[Input for this task — start]
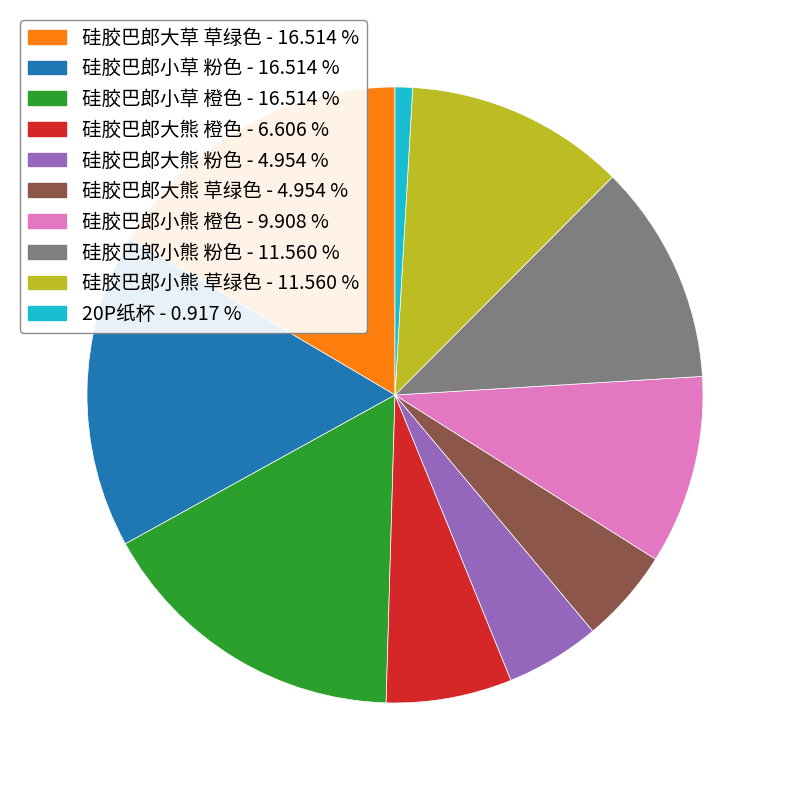

Which has a higher value, 硅胶巴郎小草 橙色 or 硅胶巴郎大熊 草绿色?

硅胶巴郎小草 橙色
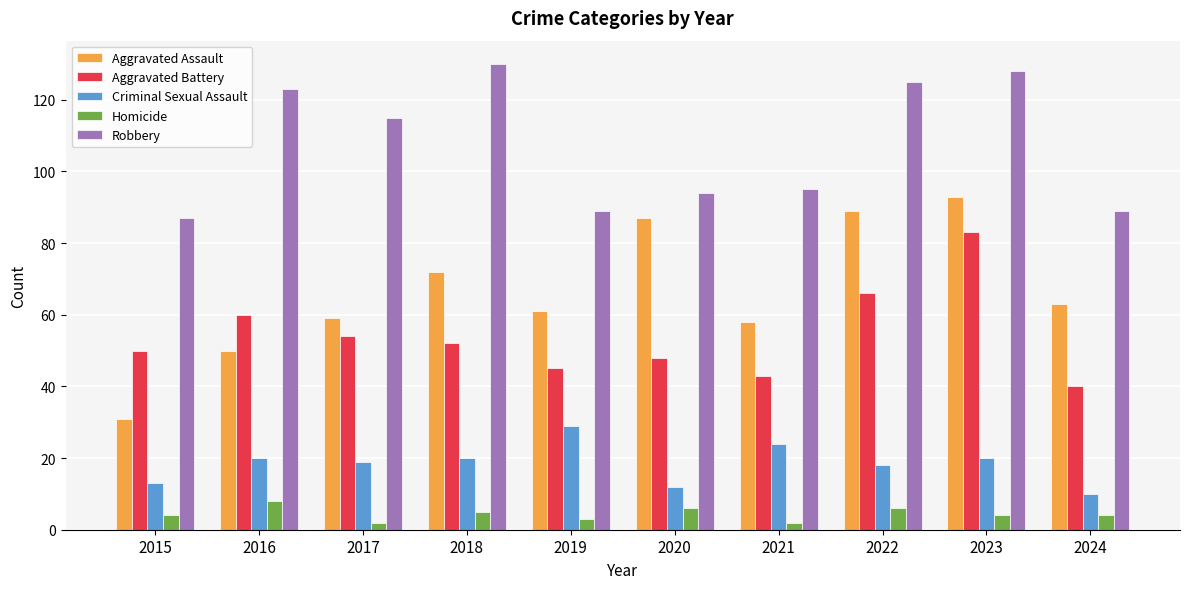

What is the value of the Robbery bar at the 6th from the left?

94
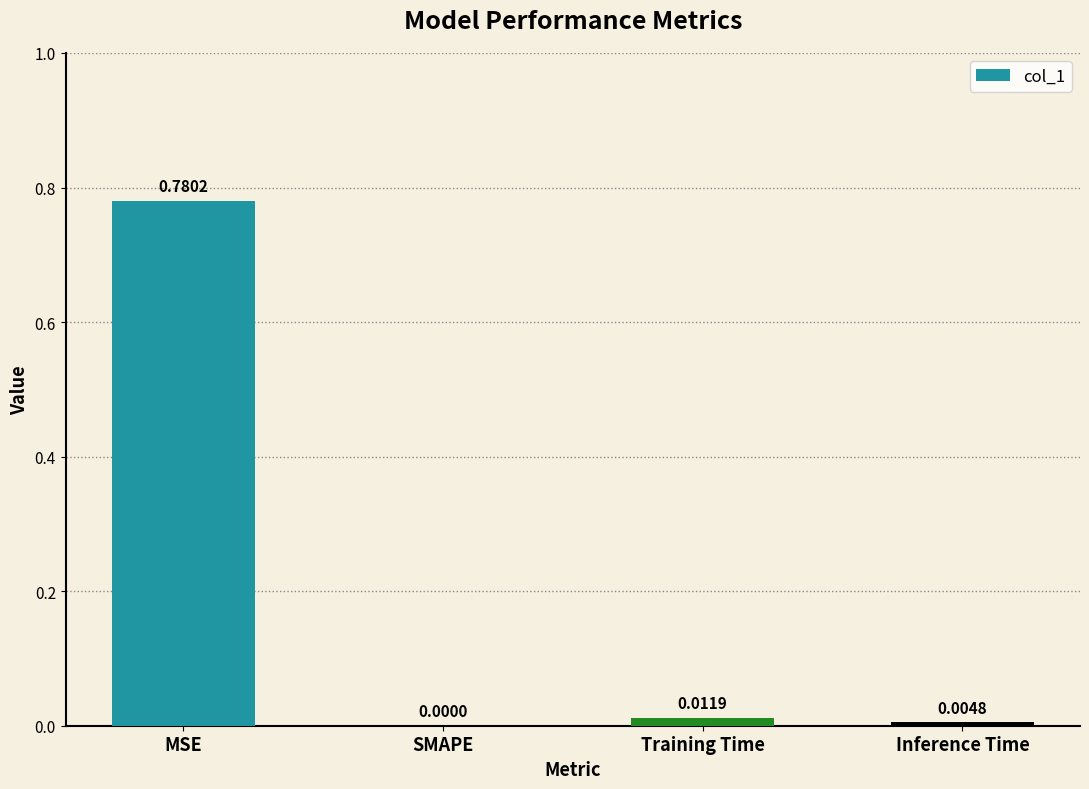

Which category has the highest value across all series?

MSE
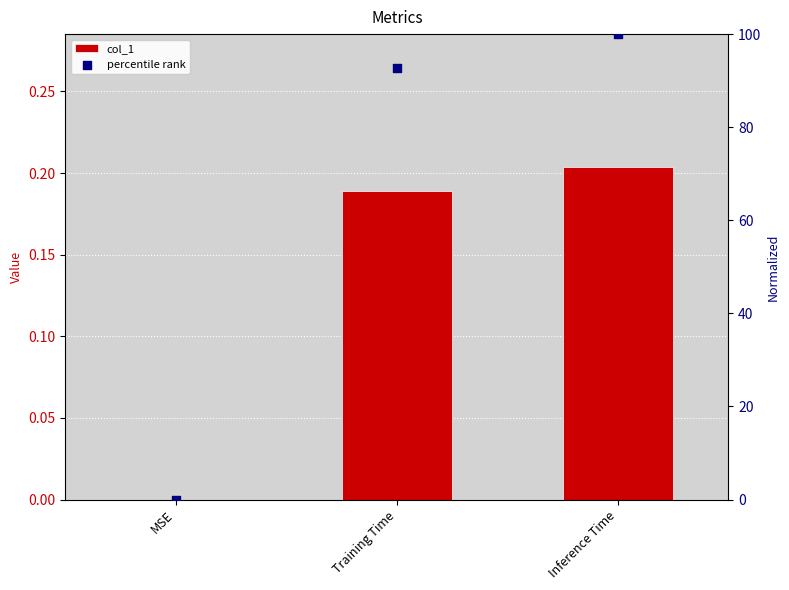

Which series has the widest spread of Y values?

percentile rank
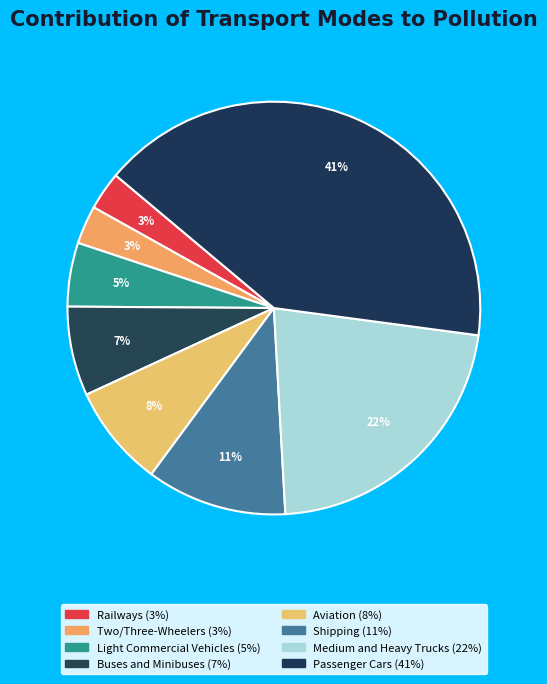

How many slices are in this pie chart?

8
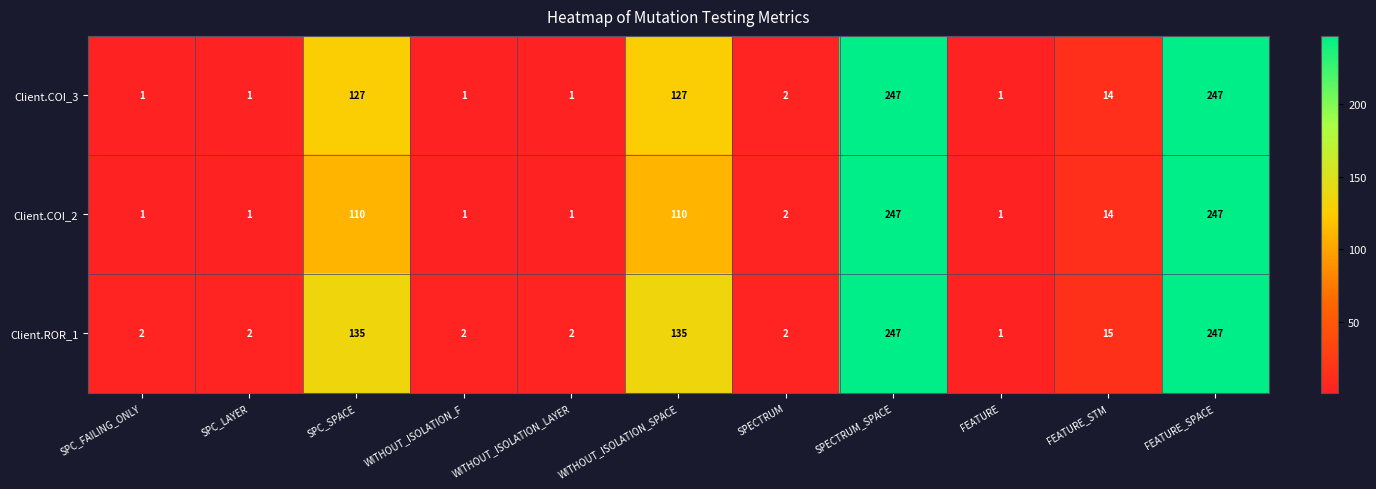

What is the total value across all series at SPC_LAYER?

4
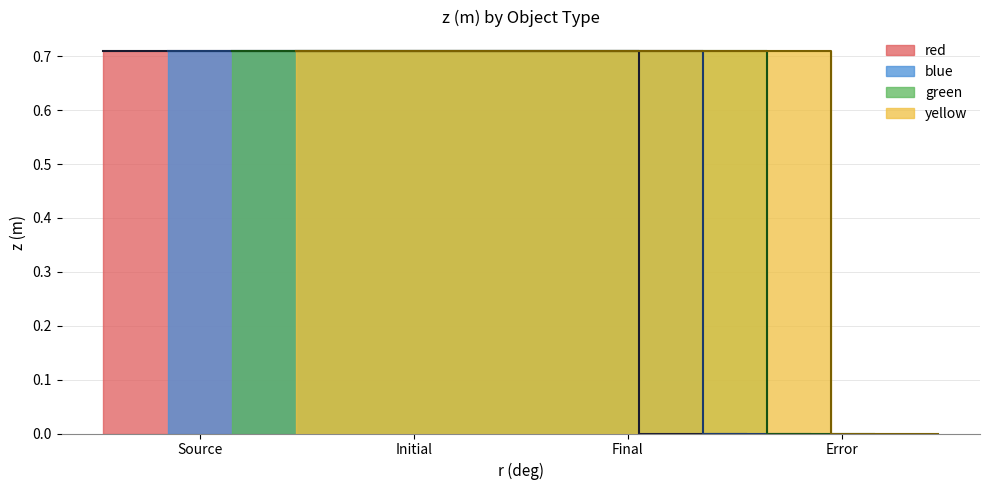

Which has a higher value, Error or Source?

Source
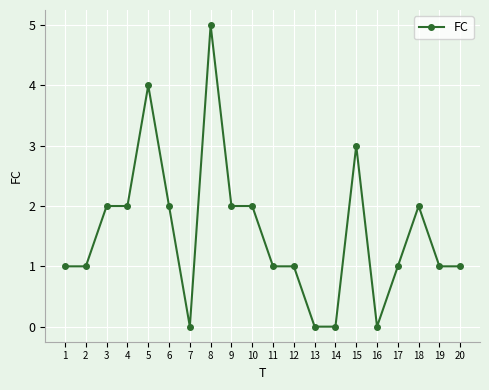

Is it true that the value at 6 is 3?

False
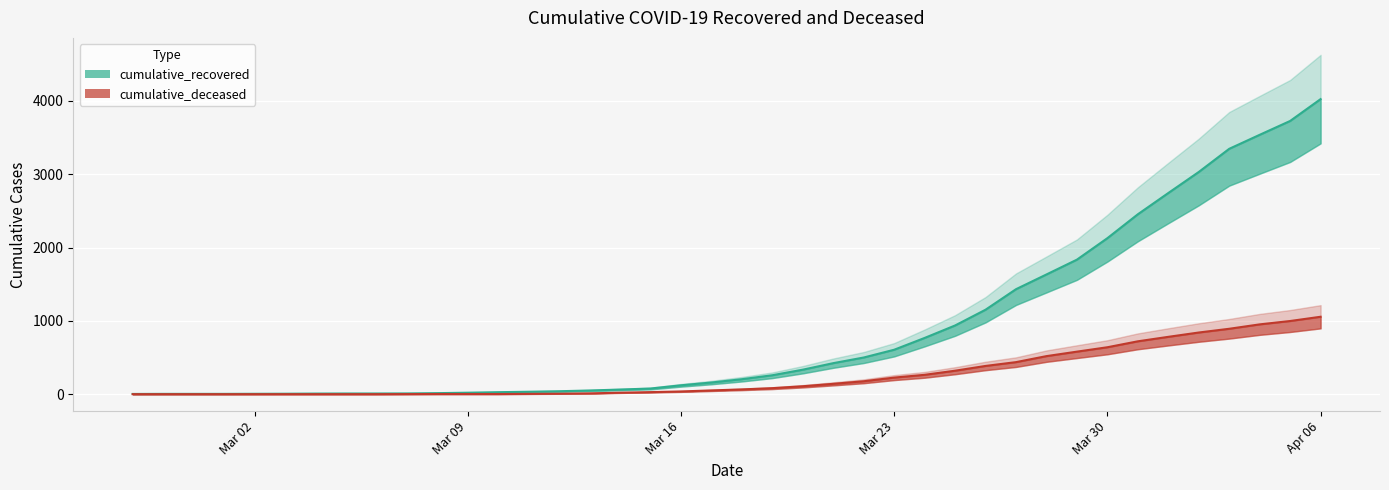

List the series in order of their overall mean, lowest first.

cumulative_deceased, cumulative_recovered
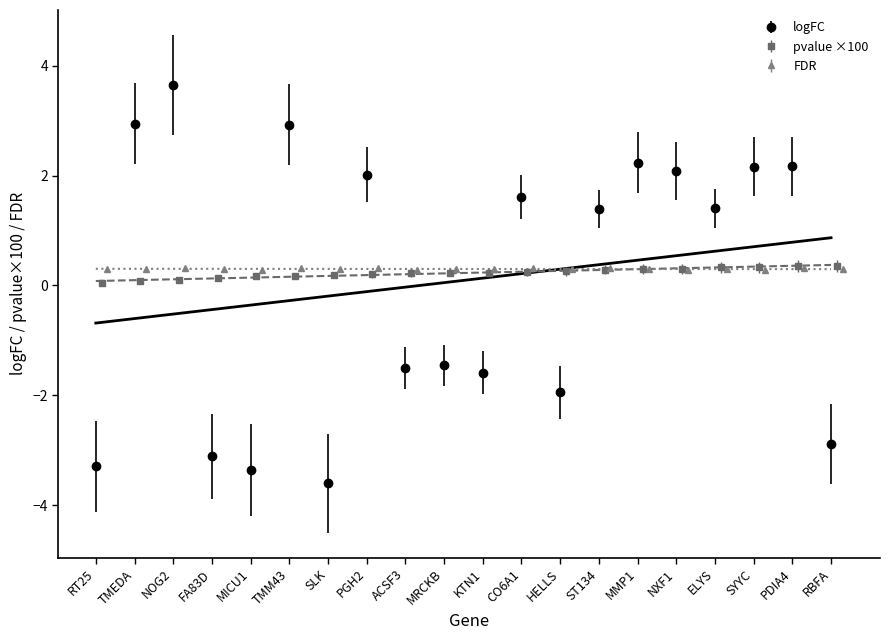

What is the difference between the maximum and minimum values in the logFC series?

7.3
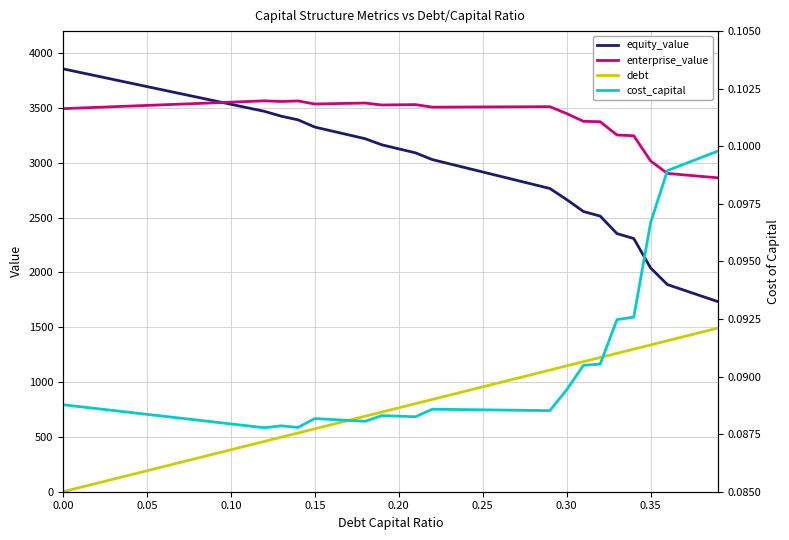

True or false: cost_capital and equity_value cross at least once.

False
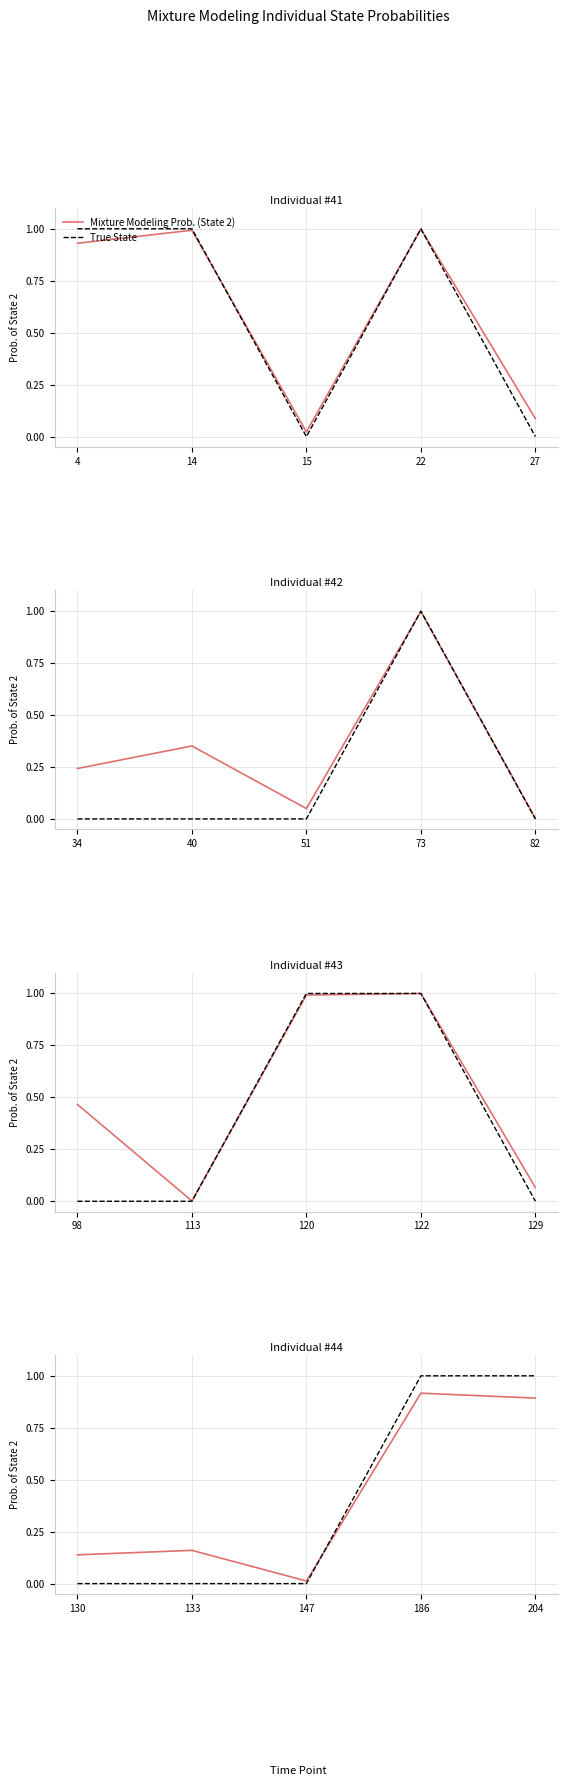

What are all the series names shown in the legend?

Mixture Modeling Prob. (State 2), True State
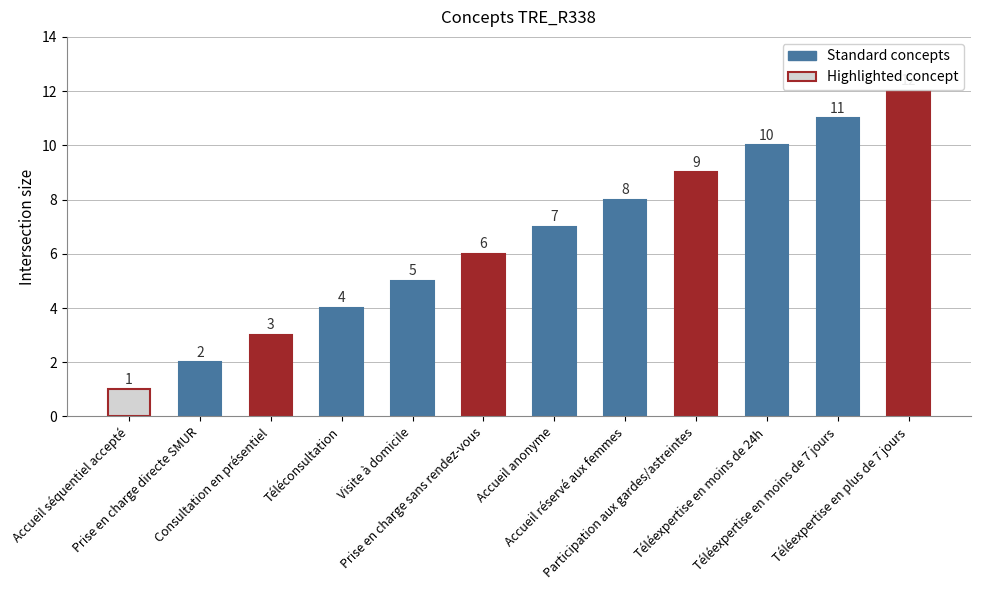

Reading left to right, list all the values displayed in this chart.

1	2	3	4	5	6	7	8	9	10	11	12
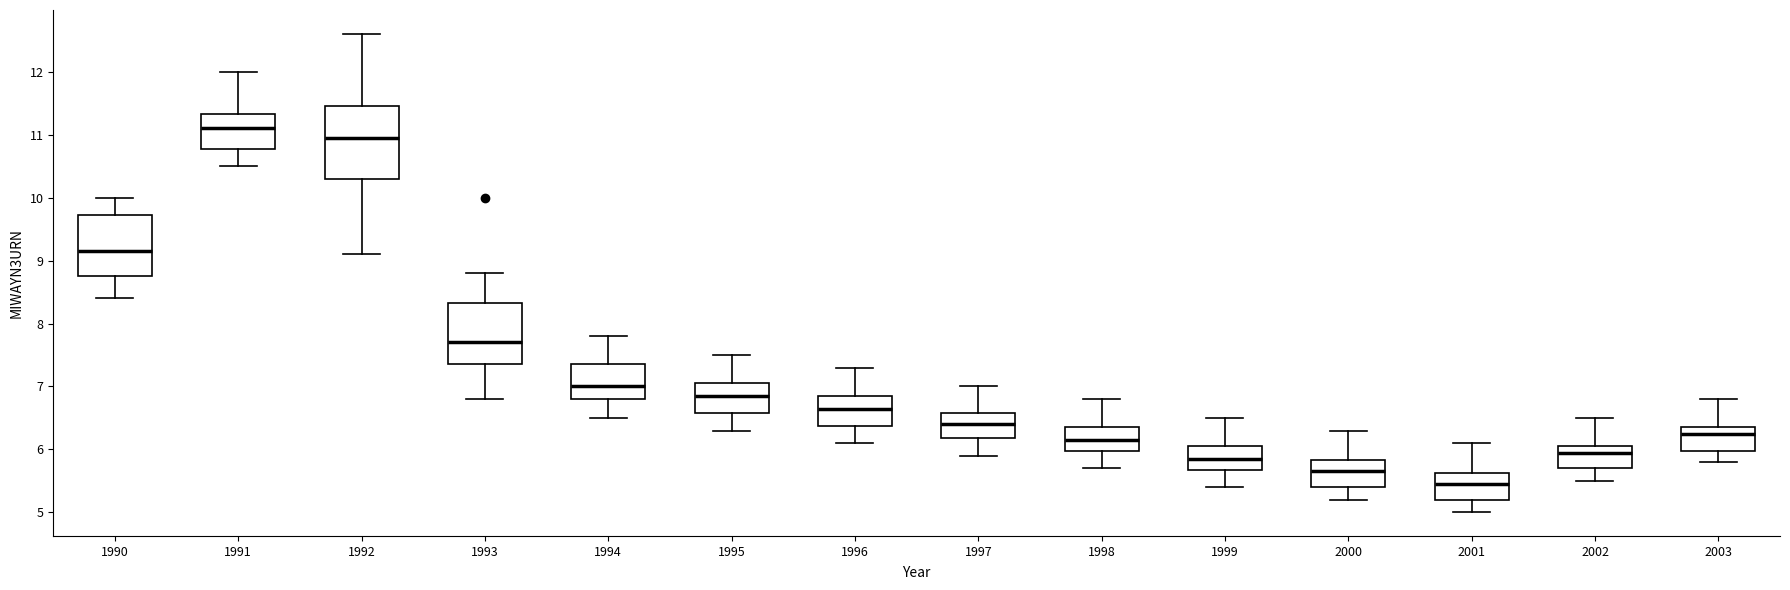

Where is the upper edge of the box at x = 1994 on the y-axis? The values are not printed on the chart, so give them approximately, as read against the axis.

7.4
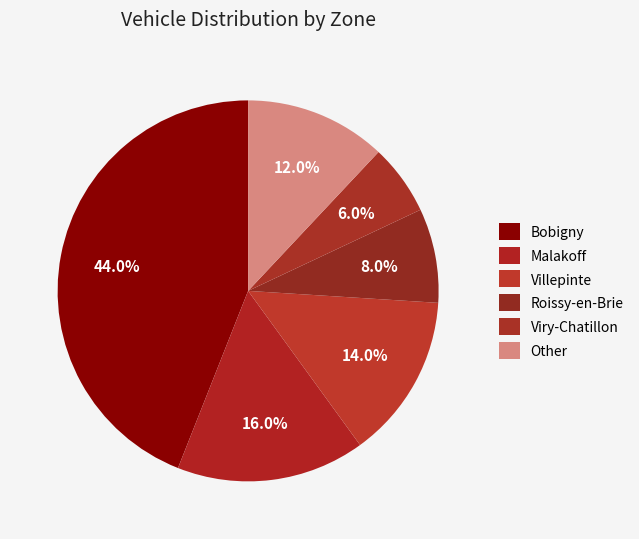

What percentage is NOT represented by Malakoff?

84.0%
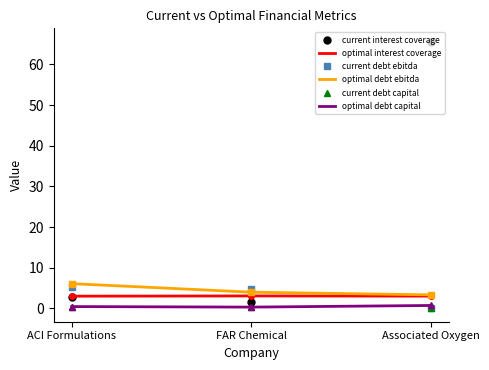

How many series are shown in this chart?

6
[Input for this task — finish]
• _How to complete this task_
Reproduce the data above, from the line with "What are all" through the end of the data. Leave out the pictures.

• _Response to the exercise_
What are all the series names shown in the legend?

Mixture Modeling Prob. (State 2), True State

Reading left to right, list all the values displayed in this chart.

1	2	3	4	5	6	7	8	9	10	11	12

Where is the upper edge of the box at x = 1994 on the y-axis? The values are not printed on the chart, so give them approximately, as read against the axis.

7.4

What percentage is NOT represented by Malakoff?

84.0%

How many series are shown in this chart?

6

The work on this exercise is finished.